— Selected excerpt —
________
Maybe I missed something in all the text, but has anybody determined that logging at this rate doesn't impede on the ECUs ability to monitor (react to) and manage the system? I'm assuming the same data bus applies to all facilities, so I've wondered since reading this if it's placing the ECU in a hold state while it services requests and ties up the serial line via the ALDL connection.

 

[basshead]

Sordid, that is a legit question actually.

It's like this; for these kind of speeds we can no longer use the standard protocol. For these speeds it's a total re-write.

Simple enough to make most loggers accept it too.

No worries about resources being tied up. I have tried this all the way up to 17000 RPM and there is no mal effects. At that RPM the CPU is very busy, still i have managed to squeeze out some more power.
________
(Human pose images with coordinates)
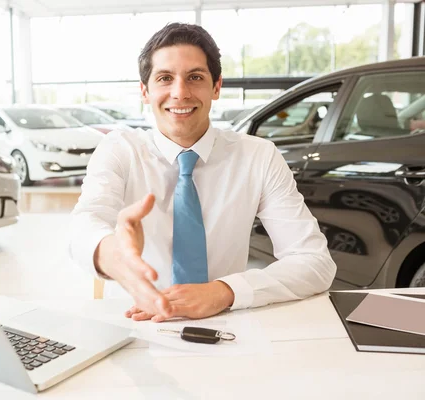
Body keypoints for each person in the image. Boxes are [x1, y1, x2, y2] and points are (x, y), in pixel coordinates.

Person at [69, 23, 336, 323]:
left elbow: (314, 261)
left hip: (226, 323)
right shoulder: (120, 149)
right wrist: (113, 254)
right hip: (135, 324)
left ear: (216, 87)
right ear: (145, 91)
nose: (179, 93)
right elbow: (84, 224)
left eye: (195, 77)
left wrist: (225, 291)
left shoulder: (258, 156)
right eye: (165, 78)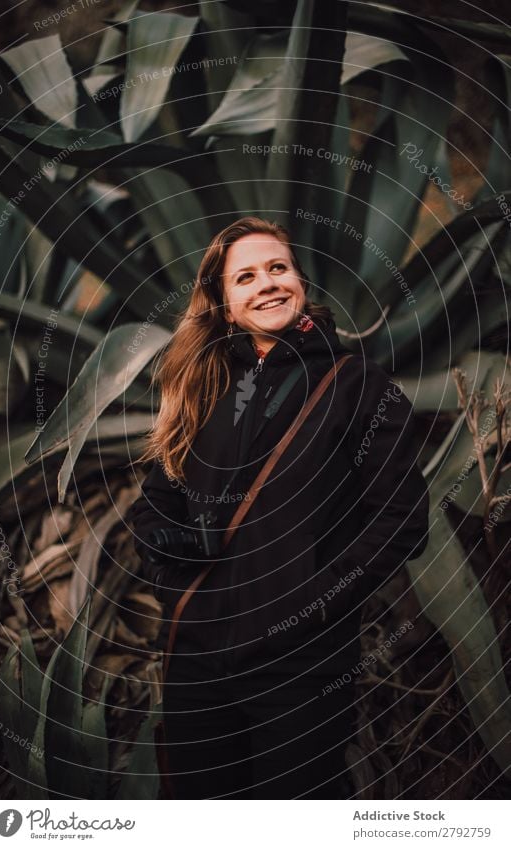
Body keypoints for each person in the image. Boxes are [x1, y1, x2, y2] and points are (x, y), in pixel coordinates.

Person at [128, 216, 429, 799]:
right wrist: (166, 558)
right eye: (245, 277)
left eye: (278, 268)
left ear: (300, 283)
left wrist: (309, 607)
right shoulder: (206, 384)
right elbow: (158, 499)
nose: (266, 283)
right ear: (225, 304)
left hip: (301, 666)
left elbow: (402, 521)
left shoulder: (358, 386)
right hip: (196, 657)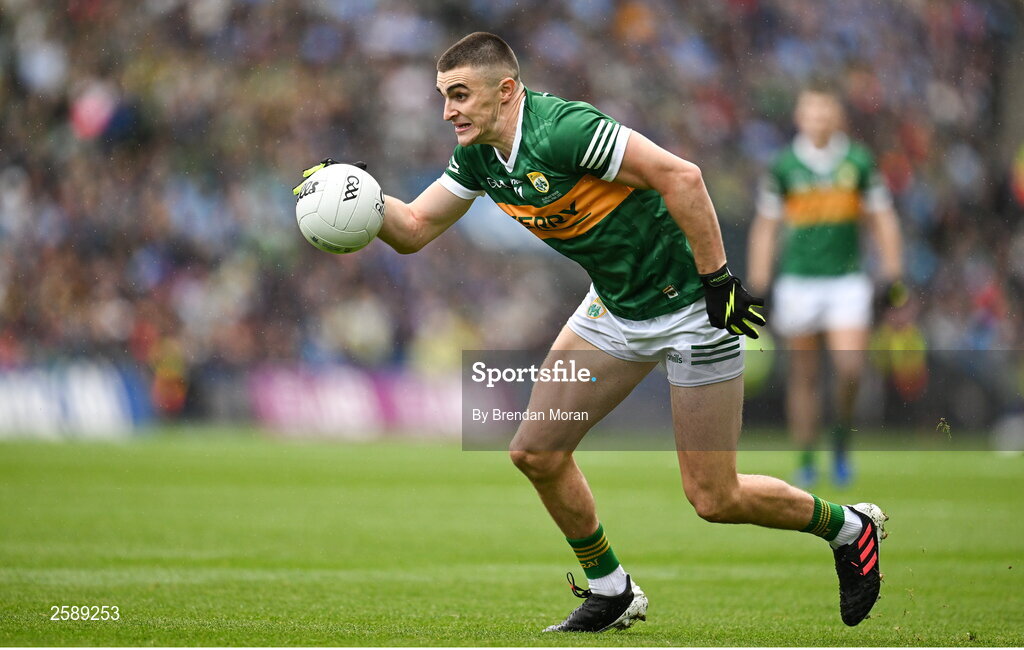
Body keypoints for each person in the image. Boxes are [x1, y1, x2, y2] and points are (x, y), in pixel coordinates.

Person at [296, 33, 887, 632]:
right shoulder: (478, 153)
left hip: (692, 309)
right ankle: (612, 590)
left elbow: (682, 177)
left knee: (714, 497)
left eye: (459, 95)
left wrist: (719, 281)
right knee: (536, 452)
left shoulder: (564, 130)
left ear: (506, 92)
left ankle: (849, 527)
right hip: (615, 310)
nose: (447, 110)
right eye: (443, 96)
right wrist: (356, 196)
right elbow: (416, 226)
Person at [747, 86, 905, 488]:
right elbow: (766, 227)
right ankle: (805, 458)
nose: (817, 118)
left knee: (850, 368)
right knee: (804, 376)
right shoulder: (783, 166)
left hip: (846, 281)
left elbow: (882, 218)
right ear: (800, 117)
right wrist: (759, 282)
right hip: (798, 282)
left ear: (836, 116)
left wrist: (892, 271)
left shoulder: (857, 161)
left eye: (824, 110)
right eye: (810, 111)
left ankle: (839, 443)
________
— What to work on —
1. Please retype the part of the ECU logging thread between "Maybe I missed" and "legit question actually.", inclusive.
2. Extend the ECU logging thread beyond its final line.

— Outputs for the tasks —
1.
Maybe I missed something in all the text, but has anybody determined that logging at this rate doesn't impede on the ECUs ability to monitor (react to) and manage the system? I'm assuming the same data bus applies to all facilities, so I've wondered since reading this if it's placing the ECU in a hold state while it services requests and ties up the serial line via the ALDL connection.

 

[basshead]

Sordid, that is a legit question actually.

2.
Edit: On a side note; the stock ALDL code is capable of a turnaround time of 25-20ms. That makes for 40-50 polls/second. In that elapsed time once the same sensor is polled again it will have moved some 14 clicks. Aleast. For one single sensor/item. If logging more items the step size is even bigger.

Edit2: Yes i try all my mods on my GVR4, I gotta be 100% sure about everything before releasing new code. My debugging/simulation bench is well known and is capable to torture the ECU for hours to find errors.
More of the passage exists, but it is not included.